Top of RECORDS PROVIDED

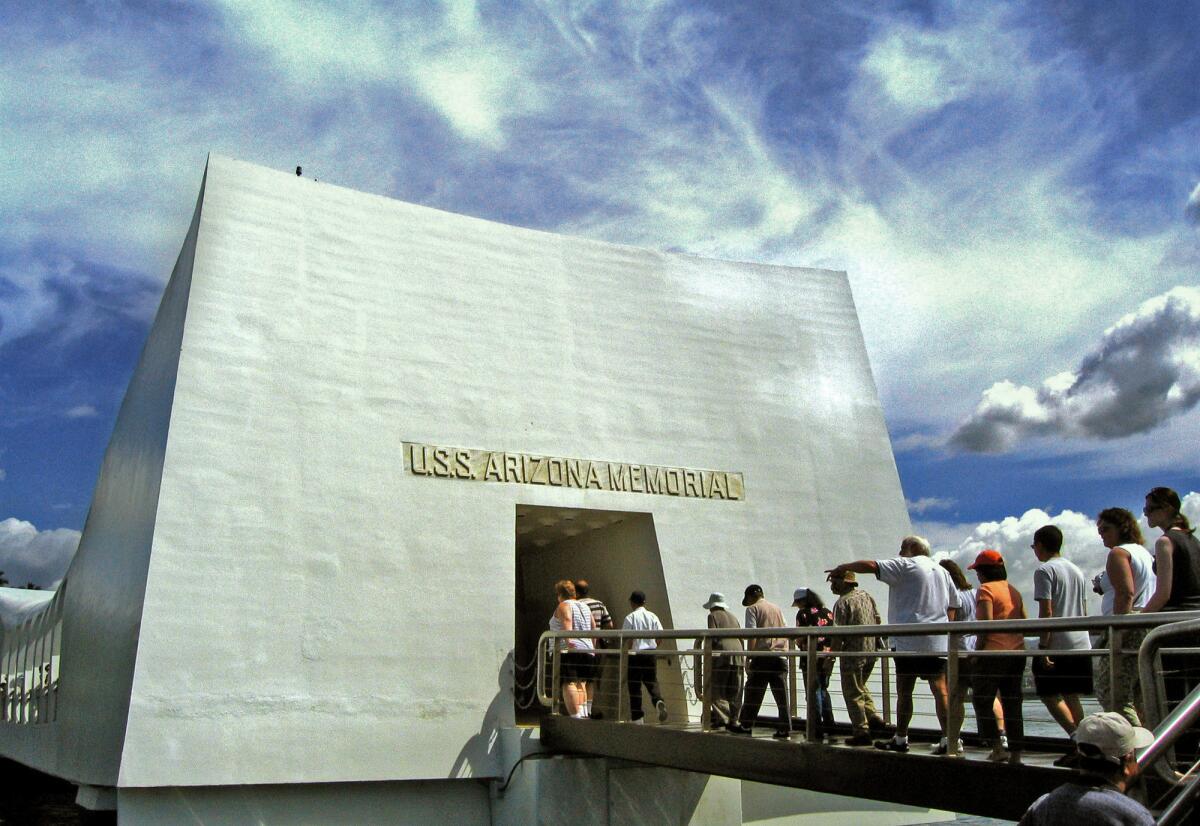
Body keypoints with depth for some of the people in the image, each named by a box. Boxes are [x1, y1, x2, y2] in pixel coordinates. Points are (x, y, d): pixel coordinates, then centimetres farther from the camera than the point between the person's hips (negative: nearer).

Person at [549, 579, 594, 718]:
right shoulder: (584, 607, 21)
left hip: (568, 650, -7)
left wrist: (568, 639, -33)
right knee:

Bottom of RECORDS PROVIDED
Top of RECORDS PROVIDED

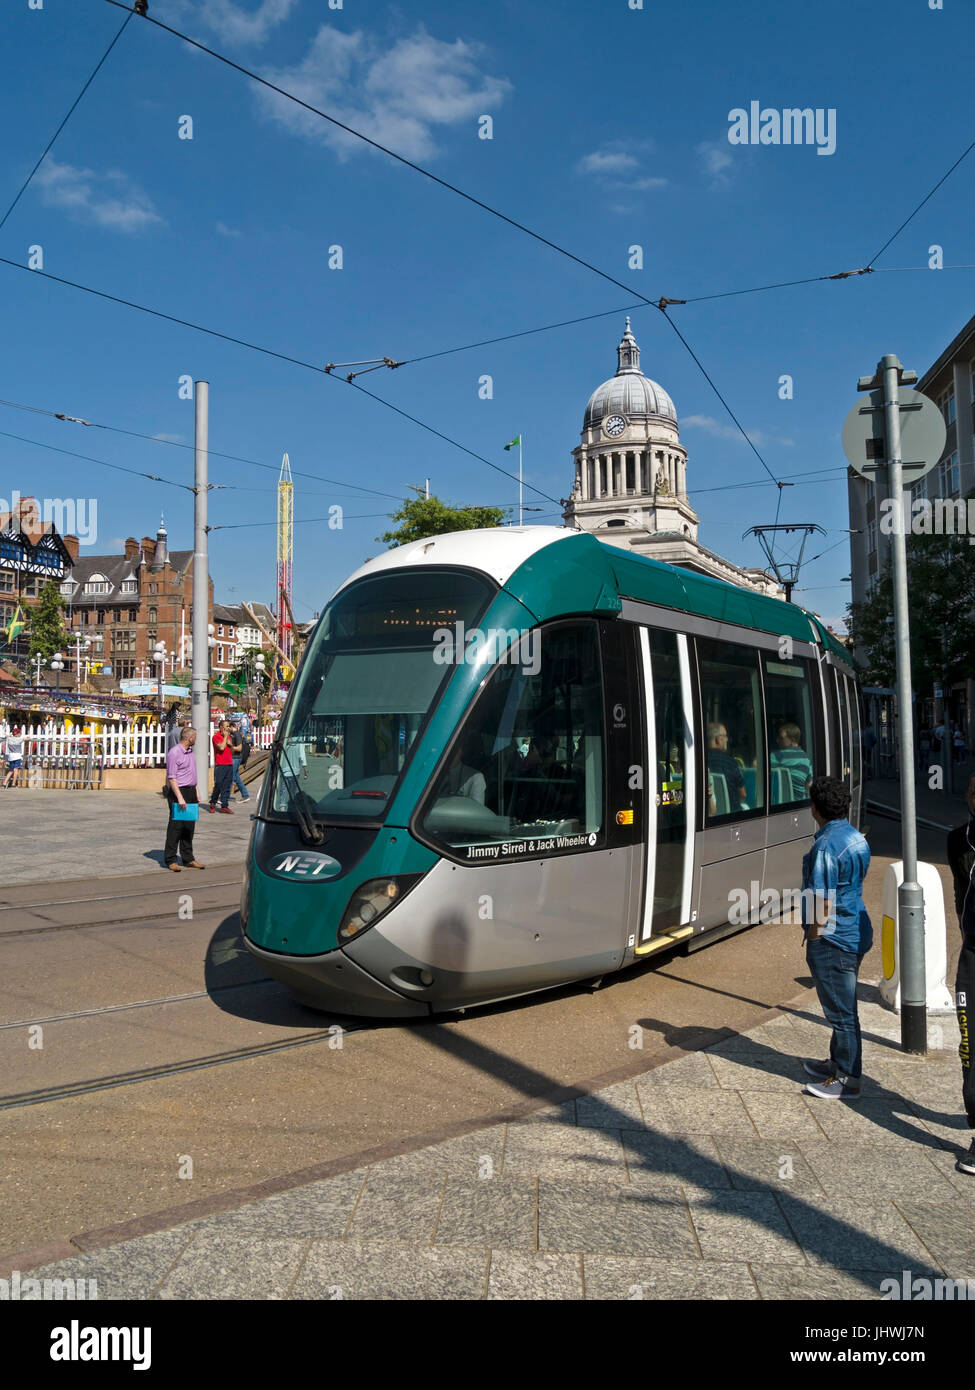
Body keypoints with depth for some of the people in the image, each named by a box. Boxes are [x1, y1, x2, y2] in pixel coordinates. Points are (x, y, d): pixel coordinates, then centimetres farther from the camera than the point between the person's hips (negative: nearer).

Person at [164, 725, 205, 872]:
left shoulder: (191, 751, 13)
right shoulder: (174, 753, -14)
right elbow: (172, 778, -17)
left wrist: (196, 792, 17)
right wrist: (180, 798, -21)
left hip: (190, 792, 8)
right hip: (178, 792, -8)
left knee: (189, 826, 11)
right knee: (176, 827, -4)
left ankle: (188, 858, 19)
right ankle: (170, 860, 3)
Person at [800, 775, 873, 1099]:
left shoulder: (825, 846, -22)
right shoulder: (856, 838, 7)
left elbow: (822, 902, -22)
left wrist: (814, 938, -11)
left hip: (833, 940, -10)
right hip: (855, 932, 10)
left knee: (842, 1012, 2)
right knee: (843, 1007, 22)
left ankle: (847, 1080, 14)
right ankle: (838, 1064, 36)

Bottom of RECORDS PROVIDED

TASK PROMPT >>
Copy out the rows above verbatim, starting with the line that contains "right knee: (176, 827, -4)" and going on through the line that contains "right ankle: (838, 1064, 36)".

EXERCISE RESPONSE >>
right knee: (176, 827, -4)
left ankle: (188, 858, 19)
right ankle: (170, 860, 3)
Person at [800, 775, 873, 1099]:
left shoulder: (825, 846, -22)
right shoulder: (856, 838, 7)
left elbow: (822, 902, -22)
left wrist: (814, 938, -11)
left hip: (833, 940, -10)
right hip: (855, 932, 10)
left knee: (842, 1012, 2)
right knee: (843, 1007, 22)
left ankle: (847, 1080, 14)
right ankle: (838, 1064, 36)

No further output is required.